# AIM OF THE EXERCISE:
Please copy the stretch of the records below from the line containing "coupled with advancements" through the line containing "register a CAGR", character for character, and nothing more.

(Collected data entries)
==*==

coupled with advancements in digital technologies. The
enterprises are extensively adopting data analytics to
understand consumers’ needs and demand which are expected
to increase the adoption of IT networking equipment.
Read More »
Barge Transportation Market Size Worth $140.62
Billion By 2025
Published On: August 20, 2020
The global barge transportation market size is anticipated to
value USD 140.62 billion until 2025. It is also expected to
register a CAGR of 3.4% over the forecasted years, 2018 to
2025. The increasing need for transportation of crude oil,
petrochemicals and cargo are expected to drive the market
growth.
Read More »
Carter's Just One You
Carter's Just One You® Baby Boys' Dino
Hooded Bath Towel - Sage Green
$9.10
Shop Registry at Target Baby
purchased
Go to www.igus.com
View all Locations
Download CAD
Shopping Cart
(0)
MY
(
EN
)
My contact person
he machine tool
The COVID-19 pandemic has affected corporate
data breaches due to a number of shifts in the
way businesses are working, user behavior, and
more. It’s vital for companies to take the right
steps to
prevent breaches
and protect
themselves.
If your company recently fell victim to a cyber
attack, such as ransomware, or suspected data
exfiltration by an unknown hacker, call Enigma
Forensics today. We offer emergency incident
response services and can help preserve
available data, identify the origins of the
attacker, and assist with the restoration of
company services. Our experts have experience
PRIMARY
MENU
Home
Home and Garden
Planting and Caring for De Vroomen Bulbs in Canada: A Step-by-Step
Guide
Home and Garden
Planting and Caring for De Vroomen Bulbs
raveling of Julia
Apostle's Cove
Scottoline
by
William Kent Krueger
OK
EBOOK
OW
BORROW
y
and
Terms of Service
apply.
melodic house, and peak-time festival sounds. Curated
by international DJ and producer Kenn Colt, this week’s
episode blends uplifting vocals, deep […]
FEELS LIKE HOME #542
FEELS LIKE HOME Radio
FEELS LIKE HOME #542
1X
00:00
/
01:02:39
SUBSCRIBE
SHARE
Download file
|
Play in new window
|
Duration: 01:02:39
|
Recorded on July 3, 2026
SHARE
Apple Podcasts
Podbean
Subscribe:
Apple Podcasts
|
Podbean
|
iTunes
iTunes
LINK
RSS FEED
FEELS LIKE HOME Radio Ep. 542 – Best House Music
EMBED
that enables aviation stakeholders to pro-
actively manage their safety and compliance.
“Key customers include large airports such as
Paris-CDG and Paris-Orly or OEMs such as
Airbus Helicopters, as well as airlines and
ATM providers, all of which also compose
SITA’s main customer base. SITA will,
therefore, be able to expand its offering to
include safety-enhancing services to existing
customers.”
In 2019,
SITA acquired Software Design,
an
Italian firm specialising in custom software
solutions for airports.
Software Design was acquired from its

==*==

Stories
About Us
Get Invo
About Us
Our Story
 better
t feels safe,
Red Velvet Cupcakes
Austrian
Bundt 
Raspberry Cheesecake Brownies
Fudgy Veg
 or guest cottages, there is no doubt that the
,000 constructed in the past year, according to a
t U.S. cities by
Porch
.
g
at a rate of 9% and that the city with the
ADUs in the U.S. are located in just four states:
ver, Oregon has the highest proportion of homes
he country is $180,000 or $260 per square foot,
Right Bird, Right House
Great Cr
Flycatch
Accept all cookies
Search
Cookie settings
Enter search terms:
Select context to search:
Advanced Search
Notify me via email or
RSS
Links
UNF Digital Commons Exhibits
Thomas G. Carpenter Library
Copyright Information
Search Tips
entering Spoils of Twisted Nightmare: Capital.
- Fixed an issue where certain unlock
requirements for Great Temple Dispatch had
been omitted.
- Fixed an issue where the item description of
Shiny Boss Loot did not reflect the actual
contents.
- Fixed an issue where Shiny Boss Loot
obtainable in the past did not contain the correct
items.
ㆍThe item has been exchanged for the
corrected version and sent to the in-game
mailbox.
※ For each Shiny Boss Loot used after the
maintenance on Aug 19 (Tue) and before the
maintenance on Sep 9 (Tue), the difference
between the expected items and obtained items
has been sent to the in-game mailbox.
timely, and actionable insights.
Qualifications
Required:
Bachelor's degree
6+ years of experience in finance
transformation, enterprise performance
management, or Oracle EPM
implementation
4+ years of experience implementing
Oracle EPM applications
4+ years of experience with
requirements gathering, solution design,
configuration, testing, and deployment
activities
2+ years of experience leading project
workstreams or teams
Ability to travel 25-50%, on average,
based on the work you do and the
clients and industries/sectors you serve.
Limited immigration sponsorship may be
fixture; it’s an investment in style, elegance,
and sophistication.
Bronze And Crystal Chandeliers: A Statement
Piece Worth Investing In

==*==

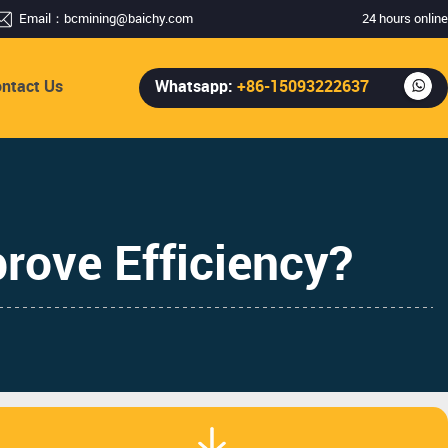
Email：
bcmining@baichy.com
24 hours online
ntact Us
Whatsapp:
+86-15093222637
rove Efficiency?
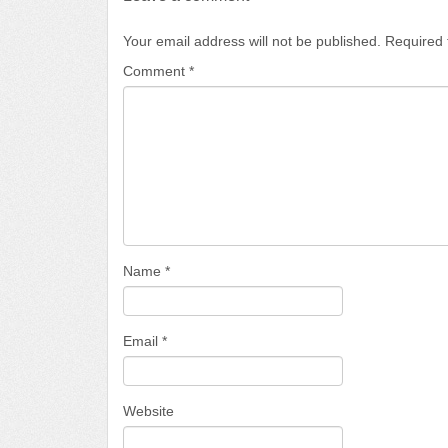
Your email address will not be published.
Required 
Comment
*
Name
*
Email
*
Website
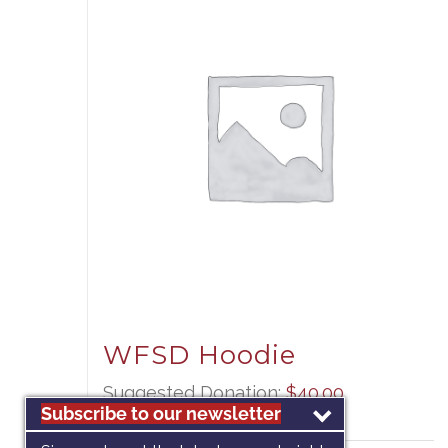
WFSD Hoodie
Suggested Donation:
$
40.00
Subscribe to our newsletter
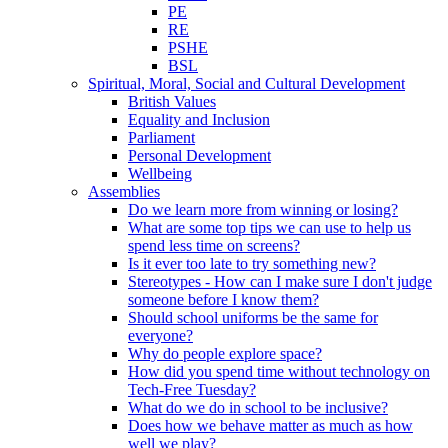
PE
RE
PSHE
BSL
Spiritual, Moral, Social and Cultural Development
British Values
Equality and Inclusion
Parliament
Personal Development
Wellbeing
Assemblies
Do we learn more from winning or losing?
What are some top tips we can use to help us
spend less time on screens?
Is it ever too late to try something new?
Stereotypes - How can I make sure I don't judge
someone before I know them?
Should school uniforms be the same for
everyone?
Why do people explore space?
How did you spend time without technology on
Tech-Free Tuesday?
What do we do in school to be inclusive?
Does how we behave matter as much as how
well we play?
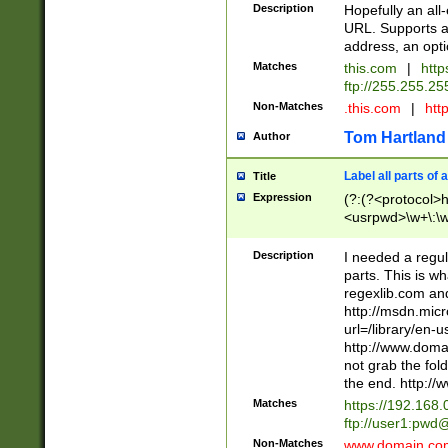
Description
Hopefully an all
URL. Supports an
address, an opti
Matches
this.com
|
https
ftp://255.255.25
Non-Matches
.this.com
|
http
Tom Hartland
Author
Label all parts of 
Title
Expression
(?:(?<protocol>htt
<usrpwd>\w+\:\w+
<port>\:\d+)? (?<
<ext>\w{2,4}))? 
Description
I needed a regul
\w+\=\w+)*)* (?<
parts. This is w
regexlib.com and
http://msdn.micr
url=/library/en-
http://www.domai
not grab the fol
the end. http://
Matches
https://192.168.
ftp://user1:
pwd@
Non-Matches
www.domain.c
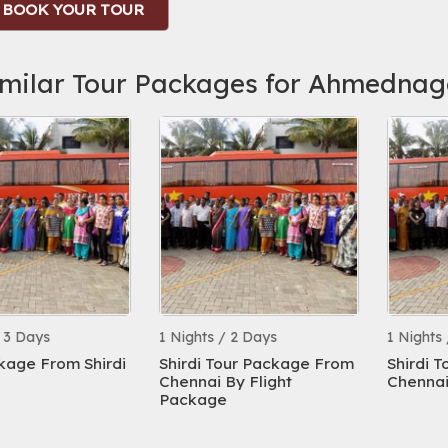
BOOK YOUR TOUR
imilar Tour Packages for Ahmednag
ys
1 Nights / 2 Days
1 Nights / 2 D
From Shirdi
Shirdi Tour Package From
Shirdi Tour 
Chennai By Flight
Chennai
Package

==*==

# PROBLEM SOLUTION:
coupled with advancements in digital technologies. The
enterprises are extensively adopting data analytics to
understand consumers’ needs and demand which are expected
to increase the adoption of IT networking equipment.
Read More »
Barge Transportation Market Size Worth $140.62
Billion By 2025
Published On: August 20, 2020
The global barge transportation market size is anticipated to
value USD 140.62 billion until 2025. It is also expected to
register a CAGR of 3.4% over the forecasted years, 2018 to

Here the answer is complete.